Vacuolar protein-sorting-associated protein 25 is a protein that in humans is encoded by the VPS25 gene.

It is a component of the endosome-associated complex ESCRT-II (Endosomal Sorting Complexes Required for Transport protein II). ESCRT (ESCRT-I, -II, -III) complexes orchestrate efficient sorting of ubiquitinated transmembrane receptors to lysosomes via multivesicular bodies (MVBs). ESCRT-II recruits the transport machinery for protein sorting at MVB. In addition, the human ESCRT-II has been shown to form a complex with RNA polymerase II elongation factor ELL in order to exert transcriptional control activity. ESCRT-II transiently associates with the endosomal membrane and thereby initiates the formation of ESCRT-III, a membrane-associated protein complex that functions immediately downstream of ESCRT-II during sorting of MVB cargo.

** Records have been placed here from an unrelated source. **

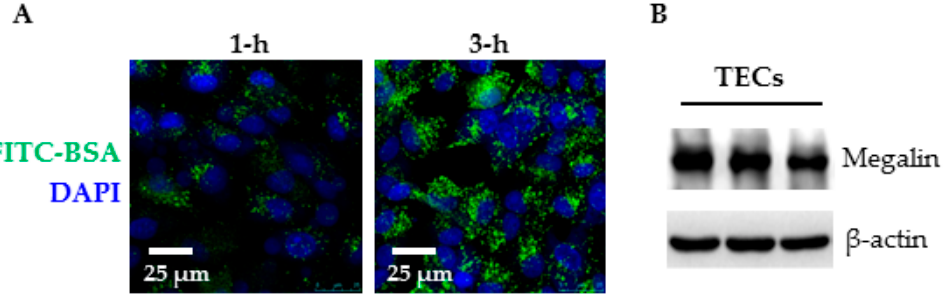
Figure 5. Albumin endocytosis and megalin expression in primary rat TEC. Rat TECs were incubated with 100 µg/mL FITC-BSA at 37 °C for 1 h ( A : 1-h) or 3 h ( A : 3-h) and then washed and fixed. Fluorescence was visualized by confocal microscopy. Representative Western blot images show megalin protein expression in primary TECs ( B ).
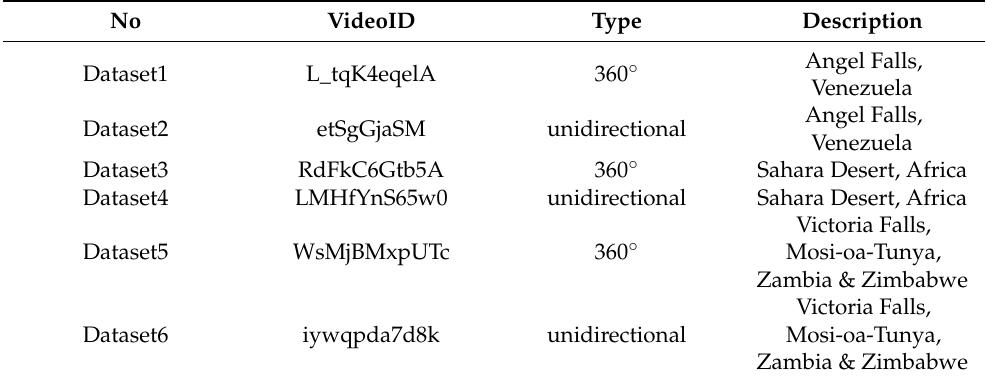
Table 1. List of six videos for case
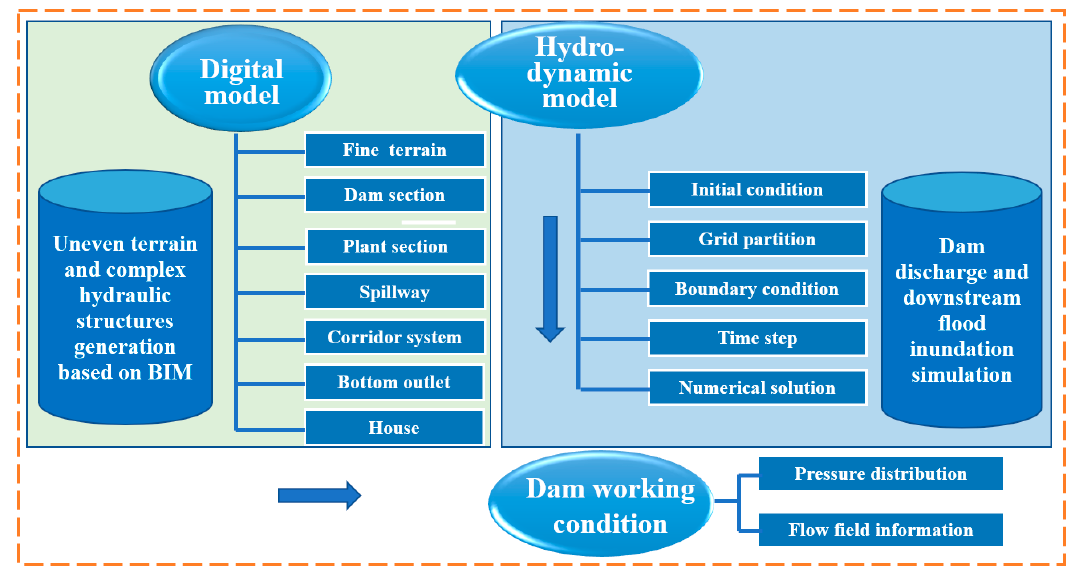
Figure 2. The physics-based dam discharge and flood routing simulation framework.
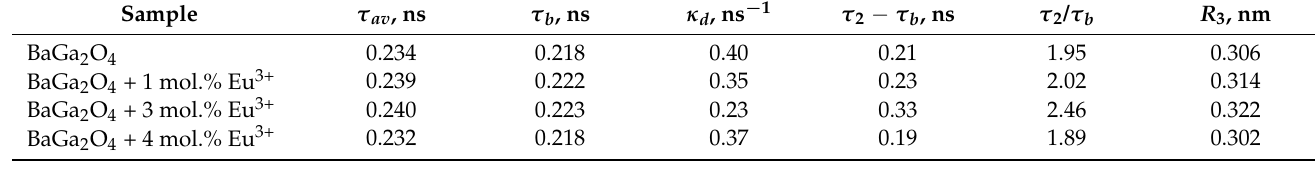
BaGa 2 O 4 + 4 mol.% Eu 3+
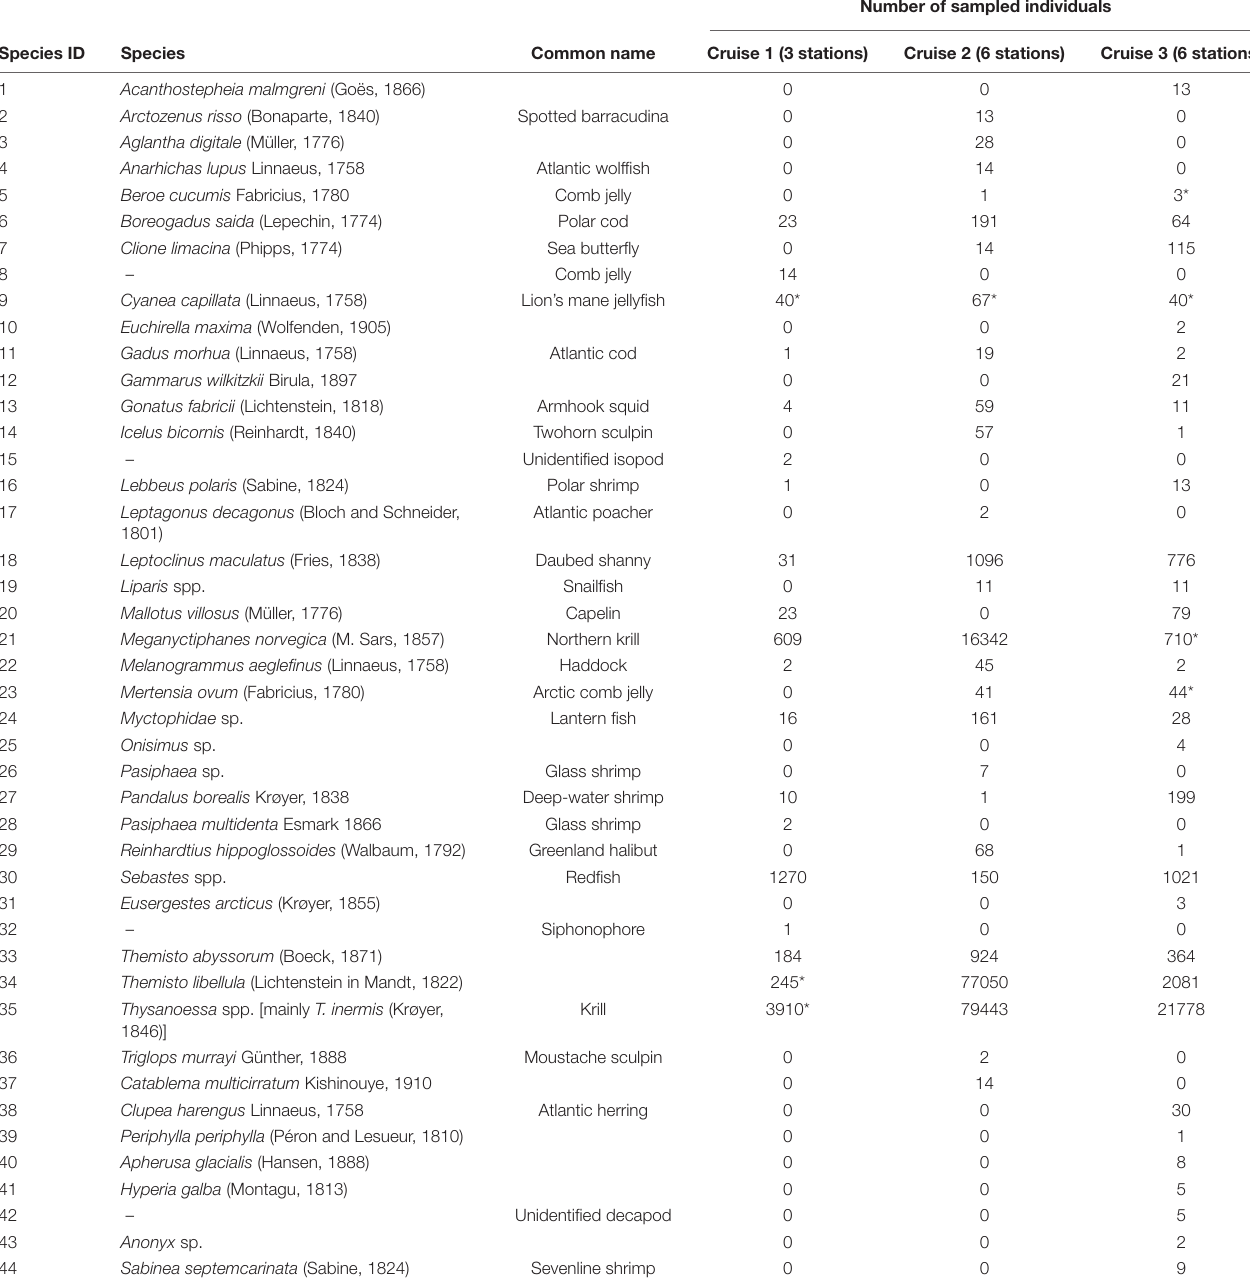
TABLE 1 | List of species and number of individuals sampled during the three experiments.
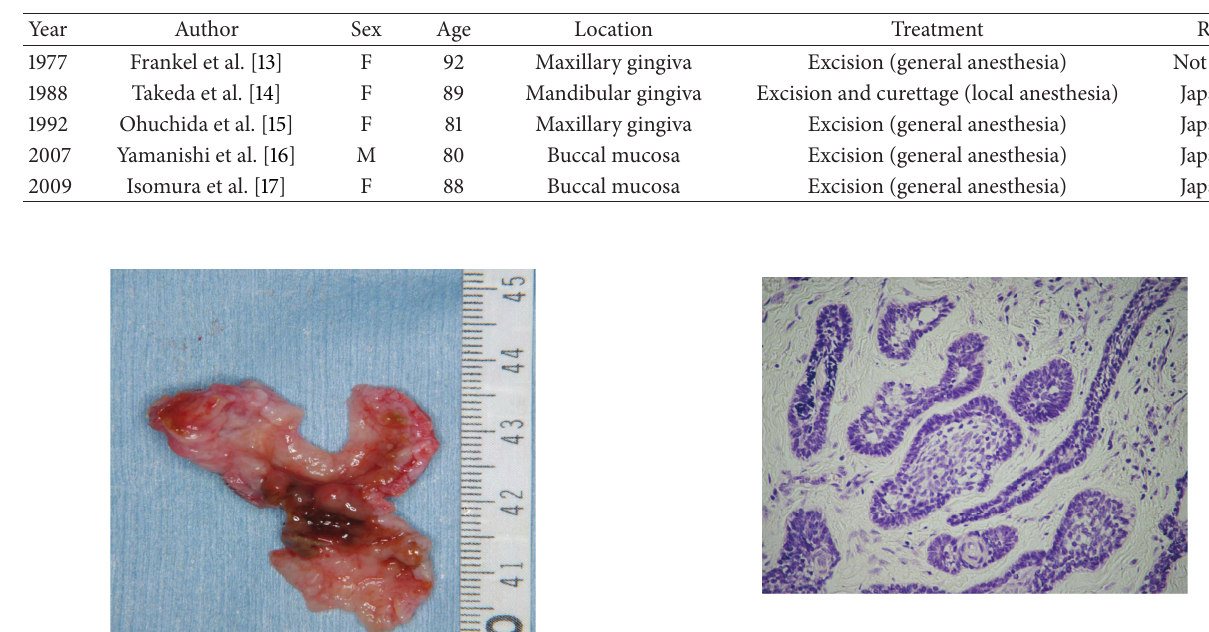
Figure 5: Histopathological findings. Alveolar cell hyperplasia with a funicular structure in the fibrosing interstitial tissue was observed, as well as a palisade arrangement (Haematoxylin and eosin staining, ×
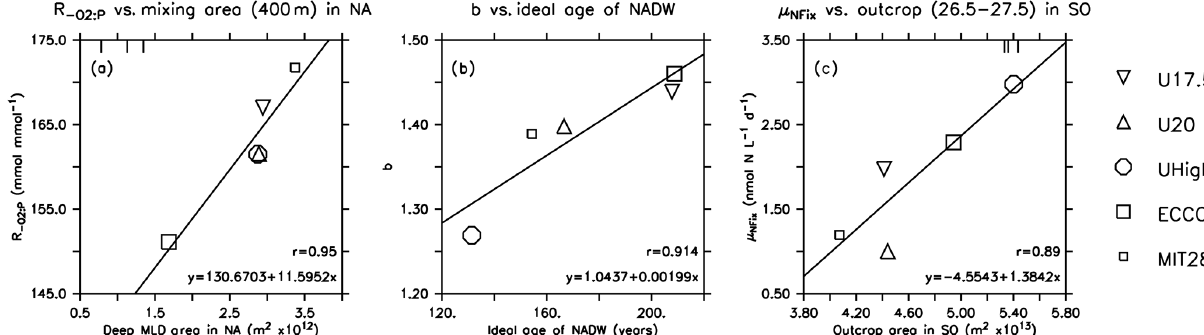
Figure 6. Optimal parameters for which the correlation of Table 2 is significant at p < 0 . 05, plotted against physical diagnostics. Symbols indicate the different model optimisations. Small squares: MIT28 ∗ . Large squares: ECCO ∗ . Circles: UHigh ∗ . Triangles: U20 ∗ . Inverted triangles: U17.5 ∗ . Lines denote the regression of optimal parameters against the respective circulation diagnostic. Vertical bars at the upper plot boundary indicate observed diagnostics. Table 2. Correlation coefficient r for the regression of three optimal model parameters against physical diagnostics. The outcrop area of dense waters in the Northern Hemisphere ( > 40 ◦ N) and Southern Hemisphere ( > 40 ◦ S) is given for two different density intervals. Outcrop area for deep mixing in the North Atlantic ( > 40 ◦ N) and Southern Ocean ( > 40 ◦ S) is given for two different criteria of maximum deep mixing (200 and 400m). Mean water mass age is given for four different water masses. See text for further details. Significant correlations ( p < 0 . 05) are denoted in bold. Parameter Physical diagnostic Area MLD North Atlantic Area MLD Southern Ocean 200m 400m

ESCRT-II in turn functions downstream of ESCRT-I, a protein complex that binds to ubiquitinated endosomal cargo.

ESCRT-II is a trilobal complex composed of two copies of vps25, one copy of vps22 and the C-terminal region of vps36. The crystal structure of vps25 revealed two winged-helix domains, the N-terminal domain of vps25 interacting with vps22 and vps36.